The Jax Brewing Company grew to become the state’s second largest brewery by the time it closed in 1956. Courtesy of the City of Jacksonville Historic Preservation Office.
From 1890 until prohibition, regional and local breweries were the real playmakers in the American brewing industry. Up until the late 1960s, Florida’s cities were home to several established regional breweries. Here’s a brief rise and fall story of six regional breweries that successfully quenched Florida’s thirst for decades before finally succumbing to the pressures of competing with large-scale national breweries.
Atlantic Brewing Company (1937 - 1954)
City: Orlando, Florida Capacity: N/A
The Atlantic Company and Lake Ivanhoe in 1939. (State Archives of Florida).
In 1937, with breweries already operating in Atlanta, Chattanooga, Charlotte and Norfolk, Atlanta-based Atlantic Company, opened its fifth brewery in Orlando at 1171 North Orange Avenue. During the 1940’s, the Atlantic Company became the largest regional brewer in the South. Adjacent to the Orlando Water & Light Company, both plants pumped their water out of nearby Lake Highland. Atlantic produced several beers including Atlantic Ale, Beer, Bock Steinerbru Ale, Beer, and Bock Signal Draft Beer. Their slogans during this time period included “Atlantic Ale and Beer: Full of Good Cheer” and “The Beer of the South.” According to the book “Atlanta Beer: A Heady History of Brewing in the Hub of the South,” ABC’s “long aging process and more flavorful beers placed a higher burden on their brewery than did other breweries’ technologies for mass production.” Struggling to compete with national brewers like Anheuser-Busch and Schlitz, the Orlando brewery was sold to NYC businessman Joe Rigenback in 1954. His company, Marlin Brewing Company two brands were Marlin Green Hornet Ale and Marlin White Label Beer. Two years later, the brewery was sold to Baltimore-based National Brewing Company. National closed Orlando’s brewery in 1961, relocating its operations to Miami’s Regal Brewery which it acquired from Anheuser-Busch in 1958.

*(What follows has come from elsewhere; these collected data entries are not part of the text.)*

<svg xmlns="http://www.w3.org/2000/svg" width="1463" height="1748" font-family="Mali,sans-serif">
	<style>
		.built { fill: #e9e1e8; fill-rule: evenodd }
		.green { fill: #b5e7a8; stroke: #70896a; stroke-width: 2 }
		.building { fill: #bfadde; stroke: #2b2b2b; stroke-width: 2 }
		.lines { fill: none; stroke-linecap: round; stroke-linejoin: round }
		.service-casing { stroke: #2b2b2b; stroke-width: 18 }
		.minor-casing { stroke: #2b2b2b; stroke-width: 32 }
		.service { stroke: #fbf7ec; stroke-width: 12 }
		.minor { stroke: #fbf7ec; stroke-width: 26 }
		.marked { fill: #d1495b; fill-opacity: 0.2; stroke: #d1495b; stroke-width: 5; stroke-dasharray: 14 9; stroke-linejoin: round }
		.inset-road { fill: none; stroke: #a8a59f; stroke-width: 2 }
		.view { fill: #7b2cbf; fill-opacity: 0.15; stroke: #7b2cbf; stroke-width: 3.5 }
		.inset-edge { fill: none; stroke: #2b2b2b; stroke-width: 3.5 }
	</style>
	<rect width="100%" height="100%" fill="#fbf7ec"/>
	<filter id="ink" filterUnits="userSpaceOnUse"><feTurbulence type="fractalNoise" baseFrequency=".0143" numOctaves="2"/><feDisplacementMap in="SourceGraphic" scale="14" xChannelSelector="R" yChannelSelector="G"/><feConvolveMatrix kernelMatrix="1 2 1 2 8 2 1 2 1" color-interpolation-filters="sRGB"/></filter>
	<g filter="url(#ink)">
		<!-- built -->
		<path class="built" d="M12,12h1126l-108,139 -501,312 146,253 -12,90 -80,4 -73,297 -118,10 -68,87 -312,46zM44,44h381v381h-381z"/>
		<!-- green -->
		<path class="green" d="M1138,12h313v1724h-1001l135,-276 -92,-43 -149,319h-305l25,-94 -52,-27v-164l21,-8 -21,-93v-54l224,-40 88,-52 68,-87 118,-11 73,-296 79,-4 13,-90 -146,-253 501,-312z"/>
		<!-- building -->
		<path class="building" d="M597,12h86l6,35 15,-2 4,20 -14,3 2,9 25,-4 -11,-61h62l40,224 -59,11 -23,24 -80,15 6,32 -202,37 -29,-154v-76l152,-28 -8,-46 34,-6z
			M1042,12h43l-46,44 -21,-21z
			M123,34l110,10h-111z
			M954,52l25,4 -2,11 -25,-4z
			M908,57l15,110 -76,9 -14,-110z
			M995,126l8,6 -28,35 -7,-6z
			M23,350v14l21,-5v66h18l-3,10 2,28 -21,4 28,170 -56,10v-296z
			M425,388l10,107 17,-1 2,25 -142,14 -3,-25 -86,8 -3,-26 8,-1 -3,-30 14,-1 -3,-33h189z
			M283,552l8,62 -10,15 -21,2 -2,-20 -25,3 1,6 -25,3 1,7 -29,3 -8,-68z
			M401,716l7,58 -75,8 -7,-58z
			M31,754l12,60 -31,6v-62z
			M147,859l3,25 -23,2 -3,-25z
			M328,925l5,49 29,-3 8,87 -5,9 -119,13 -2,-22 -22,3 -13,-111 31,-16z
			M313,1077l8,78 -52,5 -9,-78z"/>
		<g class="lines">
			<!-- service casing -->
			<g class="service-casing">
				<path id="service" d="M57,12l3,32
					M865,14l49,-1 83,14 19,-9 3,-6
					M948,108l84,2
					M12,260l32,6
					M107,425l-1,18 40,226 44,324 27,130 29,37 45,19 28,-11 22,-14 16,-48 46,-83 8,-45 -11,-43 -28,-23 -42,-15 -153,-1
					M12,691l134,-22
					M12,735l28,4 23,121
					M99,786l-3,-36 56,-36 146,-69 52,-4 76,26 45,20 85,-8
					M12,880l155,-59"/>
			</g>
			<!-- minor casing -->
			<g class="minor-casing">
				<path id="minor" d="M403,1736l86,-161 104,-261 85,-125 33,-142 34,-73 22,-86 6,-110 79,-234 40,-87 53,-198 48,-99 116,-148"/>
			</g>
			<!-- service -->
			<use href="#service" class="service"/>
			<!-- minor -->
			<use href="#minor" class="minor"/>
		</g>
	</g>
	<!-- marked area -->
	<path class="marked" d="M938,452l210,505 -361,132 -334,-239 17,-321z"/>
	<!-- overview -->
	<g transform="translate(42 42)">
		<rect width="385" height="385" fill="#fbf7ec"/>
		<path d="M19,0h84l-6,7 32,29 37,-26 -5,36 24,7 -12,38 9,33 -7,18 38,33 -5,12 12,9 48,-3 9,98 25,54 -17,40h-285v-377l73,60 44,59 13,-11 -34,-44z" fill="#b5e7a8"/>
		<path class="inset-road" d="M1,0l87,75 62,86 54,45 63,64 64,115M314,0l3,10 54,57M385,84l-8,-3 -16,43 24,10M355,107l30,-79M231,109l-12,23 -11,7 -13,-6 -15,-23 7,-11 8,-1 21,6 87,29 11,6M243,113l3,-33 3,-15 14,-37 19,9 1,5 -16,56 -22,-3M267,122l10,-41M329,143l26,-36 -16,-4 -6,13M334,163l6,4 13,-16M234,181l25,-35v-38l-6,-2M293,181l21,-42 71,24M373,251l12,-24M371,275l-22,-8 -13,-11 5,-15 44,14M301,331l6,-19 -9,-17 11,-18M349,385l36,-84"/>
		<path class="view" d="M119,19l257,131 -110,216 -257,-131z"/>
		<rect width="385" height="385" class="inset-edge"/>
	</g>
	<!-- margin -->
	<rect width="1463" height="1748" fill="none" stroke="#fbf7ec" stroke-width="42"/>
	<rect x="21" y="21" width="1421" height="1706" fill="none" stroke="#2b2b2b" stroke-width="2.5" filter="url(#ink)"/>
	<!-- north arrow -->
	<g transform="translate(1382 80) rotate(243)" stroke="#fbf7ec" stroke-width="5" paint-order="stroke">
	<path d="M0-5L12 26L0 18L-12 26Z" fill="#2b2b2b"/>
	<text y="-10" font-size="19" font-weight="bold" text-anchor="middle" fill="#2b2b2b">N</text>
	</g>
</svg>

Spearman Brewing Company (1933 - 1964)
City: Pensacola, Florida Capacity: 80,000 annual barrels
Penascola’s Spearman Brewing Company was founded on April 6, 1934 by Guy Spearman.Spearman decided to get into the brewing business after visiting the Carta Blanca Brewery during a trip to Monterrey, Mexico. On May 18, 1935, he opened the Spearman Brewing Company adjacent to his Crystal Ice Company ice plant at 1600 South Barrancas Avenue. The brewery included a three-story brewhouse, a two-story stock house and a bottling house capable of packaging 6,000 bottles a day. At the time, the brewery was considered to be one of the most modern of its size in the South.
Within a short drive of Pensacola’s Naval Air Station, production peaked during World War II with 150 employees brewing 80,000 barrels in 1943. The brewery’s brands were Spearman Draft Beer, Spearman Draft Ale, Spearman English-Type Ale, Spearman’s Straight Eight Beer, and Bon Premium Beer. In 1959, Spearman sold the brewery to International Breweries and went back to concentrating on his ice making business across the street. However, International Breweries’ pockets couldn’t keep the brewery from losing its edge on the Gulf Coast to major corporations like Busch and Pabst. In 1964, it closed for good, remaining abandoned until its demolition in 1987.
Southern Brewing Company (1934 - 1963)
City: Tampa, Florida Capacity: 90,000 annual barrels
Shortly after the repeal of prohibition, the Southern Brewing Company opened at 700 East Zack Street in 1934. Of interesting note, its brewing operations, which churned out 3,600 pints an hour, could be observed from the street through its large glass windows. For years, it’s Silver Bar Ale was a popular drink in taverns all across the region. During the 1940s, Southern brewed roughly 90,000 barrels a year, which is comparable to some of Florida’s largest craft brewers today.
In 1956, Detroit-based International Breweries Inc. (IBI), acquired the downtown Tampa brewery. In 1959 and 1961, Schlitz and Anhueser-Busch opened breweries in Tampa, driving down prices and saturating the local market. As a response, IBI purchased the recently closed Tampa Florida Brewery’s copyright name “Tropical” in hopes of gaining a larger share of the local beer market. However, competition from Schlitz and Anheuser-Busch proved to be too much. Unable to compete, IBI ceased operations in Tampa for good in 1963.